StreamNet compiles two specific levels of data: 1) high level indicators of fish population health; and 2) fish abundance estimates and abundance indexes at local scales. As a first step, before data are shared with StreamNet they undergo rigorous review at the source agency (StreamNet Data-Contributing Partners' QA/QC Procedures). All compiled data then pass a series of rigorous QA/QC data validation steps, include supporting metadata and, where applicable, have links to reference documents at the StreamNet Library.
Data Exchange Standard
Fish abundance and abundance index data, including reference documents, in the StreamNet database must conform to StreamNet’s Data Exchange Standard (DES). That document precisely defines the data elements, their organization in tables, and required formats. The DES serves as the common denominator for the specific data types contained in the database.
Adherence to the DES assures that data can be loaded into the database, can be queried accurately, and are equivalent for further analysis by users. Additions or changes to the DES are made following a formal documented procedure.
Conversion of source data to the DES is the responsibility of the project’s data stewards in the StreamNet partners (agencies and tribes) that supply data to the database. QA procedures are applied by the agency data stewards, and automated validation routines are run when the data are submitted to the central database at PSMFC. All validation failures result in rejection of the data record, and the reasons for rejection are reported. Any errors are conveyed back to the original data collectors, thus creating a feedback mechanism that promotes data quality improvements all the way to the projects that collect the field data.
An essentially identical process is used for the high level indicator data (the "Coordinated Assessments" population-scale high level indicator data).
Automated Data Validation
This is the current list of Data Validation Rules.

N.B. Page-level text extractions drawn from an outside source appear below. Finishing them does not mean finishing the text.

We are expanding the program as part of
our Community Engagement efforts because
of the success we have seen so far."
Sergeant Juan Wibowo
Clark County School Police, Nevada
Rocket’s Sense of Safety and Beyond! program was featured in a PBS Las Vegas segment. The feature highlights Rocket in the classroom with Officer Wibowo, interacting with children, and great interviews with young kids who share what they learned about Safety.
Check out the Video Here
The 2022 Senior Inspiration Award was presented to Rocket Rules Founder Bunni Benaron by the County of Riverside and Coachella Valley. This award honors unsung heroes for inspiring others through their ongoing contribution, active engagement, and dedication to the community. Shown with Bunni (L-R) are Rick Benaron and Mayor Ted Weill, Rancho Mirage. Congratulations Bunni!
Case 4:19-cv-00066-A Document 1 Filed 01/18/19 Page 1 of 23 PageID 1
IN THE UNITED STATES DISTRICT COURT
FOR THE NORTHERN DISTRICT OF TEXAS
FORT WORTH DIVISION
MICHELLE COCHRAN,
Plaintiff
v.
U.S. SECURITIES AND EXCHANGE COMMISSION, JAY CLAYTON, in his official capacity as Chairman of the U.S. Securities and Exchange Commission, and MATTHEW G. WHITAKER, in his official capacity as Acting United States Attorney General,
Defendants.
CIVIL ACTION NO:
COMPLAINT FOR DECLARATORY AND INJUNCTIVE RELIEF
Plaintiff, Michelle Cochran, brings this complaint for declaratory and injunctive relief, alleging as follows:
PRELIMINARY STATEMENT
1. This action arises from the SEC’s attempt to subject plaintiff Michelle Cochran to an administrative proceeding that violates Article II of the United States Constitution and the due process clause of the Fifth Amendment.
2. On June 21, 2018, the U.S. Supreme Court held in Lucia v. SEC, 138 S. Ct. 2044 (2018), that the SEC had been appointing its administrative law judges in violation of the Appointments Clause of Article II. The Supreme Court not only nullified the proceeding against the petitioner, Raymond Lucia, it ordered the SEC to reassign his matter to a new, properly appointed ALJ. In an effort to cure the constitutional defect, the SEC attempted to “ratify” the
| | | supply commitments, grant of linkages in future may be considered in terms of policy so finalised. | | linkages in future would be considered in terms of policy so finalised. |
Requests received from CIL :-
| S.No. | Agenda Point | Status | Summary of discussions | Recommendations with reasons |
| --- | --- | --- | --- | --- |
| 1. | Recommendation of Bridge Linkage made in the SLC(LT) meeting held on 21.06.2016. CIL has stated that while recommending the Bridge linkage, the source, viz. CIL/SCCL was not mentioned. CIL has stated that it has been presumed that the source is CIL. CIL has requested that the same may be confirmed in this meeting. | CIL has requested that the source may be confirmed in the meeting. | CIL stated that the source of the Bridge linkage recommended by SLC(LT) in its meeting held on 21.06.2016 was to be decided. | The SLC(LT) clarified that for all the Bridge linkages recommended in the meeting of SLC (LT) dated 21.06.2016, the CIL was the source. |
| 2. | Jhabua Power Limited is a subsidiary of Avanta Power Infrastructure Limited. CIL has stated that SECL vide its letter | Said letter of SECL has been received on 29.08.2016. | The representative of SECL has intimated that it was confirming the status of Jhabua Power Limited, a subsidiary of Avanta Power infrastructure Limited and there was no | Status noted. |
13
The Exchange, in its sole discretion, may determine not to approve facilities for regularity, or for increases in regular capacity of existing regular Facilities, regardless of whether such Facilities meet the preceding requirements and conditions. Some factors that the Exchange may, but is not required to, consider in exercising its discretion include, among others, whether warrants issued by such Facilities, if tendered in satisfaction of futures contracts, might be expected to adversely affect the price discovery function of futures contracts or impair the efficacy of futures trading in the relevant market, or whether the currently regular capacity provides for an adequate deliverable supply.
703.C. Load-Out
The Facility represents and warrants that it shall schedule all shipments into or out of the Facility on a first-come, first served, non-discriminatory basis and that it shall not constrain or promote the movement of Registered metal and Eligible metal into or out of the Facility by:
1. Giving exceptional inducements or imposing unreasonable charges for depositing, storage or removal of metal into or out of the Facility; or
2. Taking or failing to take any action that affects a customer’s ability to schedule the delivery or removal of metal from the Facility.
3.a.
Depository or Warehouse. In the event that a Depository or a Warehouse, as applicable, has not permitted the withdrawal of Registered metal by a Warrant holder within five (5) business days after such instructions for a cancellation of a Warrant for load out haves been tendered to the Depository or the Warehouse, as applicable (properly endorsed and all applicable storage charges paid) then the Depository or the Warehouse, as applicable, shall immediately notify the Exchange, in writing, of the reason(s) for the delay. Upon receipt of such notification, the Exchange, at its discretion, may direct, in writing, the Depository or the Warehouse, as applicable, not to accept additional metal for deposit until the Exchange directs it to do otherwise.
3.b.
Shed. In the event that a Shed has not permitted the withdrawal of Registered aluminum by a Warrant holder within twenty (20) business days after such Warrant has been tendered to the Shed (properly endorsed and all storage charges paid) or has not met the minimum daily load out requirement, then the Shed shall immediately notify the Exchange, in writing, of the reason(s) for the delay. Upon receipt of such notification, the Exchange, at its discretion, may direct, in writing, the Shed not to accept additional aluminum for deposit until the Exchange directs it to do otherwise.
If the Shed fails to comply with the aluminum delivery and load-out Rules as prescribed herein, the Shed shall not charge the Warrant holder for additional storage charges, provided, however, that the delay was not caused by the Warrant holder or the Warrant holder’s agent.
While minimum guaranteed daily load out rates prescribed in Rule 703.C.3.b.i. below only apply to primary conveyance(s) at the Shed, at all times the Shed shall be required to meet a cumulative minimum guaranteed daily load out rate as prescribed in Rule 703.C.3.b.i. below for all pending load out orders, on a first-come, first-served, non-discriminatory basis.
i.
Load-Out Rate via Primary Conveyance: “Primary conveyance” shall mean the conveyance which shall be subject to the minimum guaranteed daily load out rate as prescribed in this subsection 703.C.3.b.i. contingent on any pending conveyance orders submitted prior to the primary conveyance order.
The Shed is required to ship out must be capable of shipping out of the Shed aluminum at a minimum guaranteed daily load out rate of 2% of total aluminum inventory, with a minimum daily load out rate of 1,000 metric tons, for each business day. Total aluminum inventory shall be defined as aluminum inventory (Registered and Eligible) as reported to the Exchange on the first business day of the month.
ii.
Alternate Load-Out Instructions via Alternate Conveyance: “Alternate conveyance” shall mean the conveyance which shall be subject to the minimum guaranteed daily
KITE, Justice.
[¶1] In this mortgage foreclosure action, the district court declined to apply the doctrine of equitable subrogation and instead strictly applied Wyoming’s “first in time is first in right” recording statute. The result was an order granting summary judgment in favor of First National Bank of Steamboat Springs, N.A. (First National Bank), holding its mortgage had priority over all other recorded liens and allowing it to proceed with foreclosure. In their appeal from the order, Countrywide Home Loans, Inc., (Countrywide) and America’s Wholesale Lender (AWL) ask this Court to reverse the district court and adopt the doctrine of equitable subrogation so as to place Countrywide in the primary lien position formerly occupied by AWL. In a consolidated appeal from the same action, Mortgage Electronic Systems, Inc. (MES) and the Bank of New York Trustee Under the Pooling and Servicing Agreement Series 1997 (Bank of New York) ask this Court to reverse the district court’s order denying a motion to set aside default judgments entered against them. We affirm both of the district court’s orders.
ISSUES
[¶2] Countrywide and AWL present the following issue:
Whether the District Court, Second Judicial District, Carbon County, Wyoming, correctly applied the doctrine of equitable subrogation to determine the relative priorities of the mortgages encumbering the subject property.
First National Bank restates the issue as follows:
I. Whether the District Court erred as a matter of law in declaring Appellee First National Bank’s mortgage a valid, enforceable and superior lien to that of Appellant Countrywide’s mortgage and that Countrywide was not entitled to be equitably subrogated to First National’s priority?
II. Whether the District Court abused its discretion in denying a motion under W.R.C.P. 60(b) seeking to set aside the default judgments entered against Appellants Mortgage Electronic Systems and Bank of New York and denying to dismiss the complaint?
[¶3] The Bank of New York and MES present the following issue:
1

We use an automated data validation and loading system that provides real time feedback on the success (or not) of data validation. Data are submitted one record at a time, and multiple validation checks are run on each record at three levels. First, each field has its own set of rules. Examples include ensuring numeric fields do not contain text, ensuring codes fall within the group of allowable values, and ensuring text strings are within acceptable length ranges. The second level of validation ensures that values in the various fields within a data record are compatible. For example, if a record is submitted for spring run coho salmon, it is rejected because there is no spring run of that species. The third level of validation looks for data problems between rows of data within a table. This serves to prevent duplicate data. A useful feature of the automated validation routines is that the data may be run against the validation rules and an error report obtained without actually submitting any data for inclusion in the database. This feature allows data providers to check entire sets of data, fix all errors, and then submit a complete data set after it is known all records will pass validation. The interface used for data submission allows for adding new records, for changing existing records, and for deleting existing records.
Enhancements at the Central Database
We track the date and time records are created and updated. Stored procedures automate the creation of data in various internal tables that enhance the filtering and rapid retrieval of data. When a request is made to delete a record, it is instead moved to a separate archive table rather than being deleted from the central StreamNet database. Thus the central database functions as a backup for all data that have been submitted and can be used to recover data in the unlikely event data are irretrievably lost at the submitting partner. Georeferencing is developed and maintained, allowing the integrated query system to find local-scale data by HUC, NPCC subbasin, or state/county. We maintain a custom set of web services that allow Northwest Power and Conservation Council to retrieve via automation specific sets of detailed time series data and StreamNet Library reference documents for use in their dashboards and other web pages.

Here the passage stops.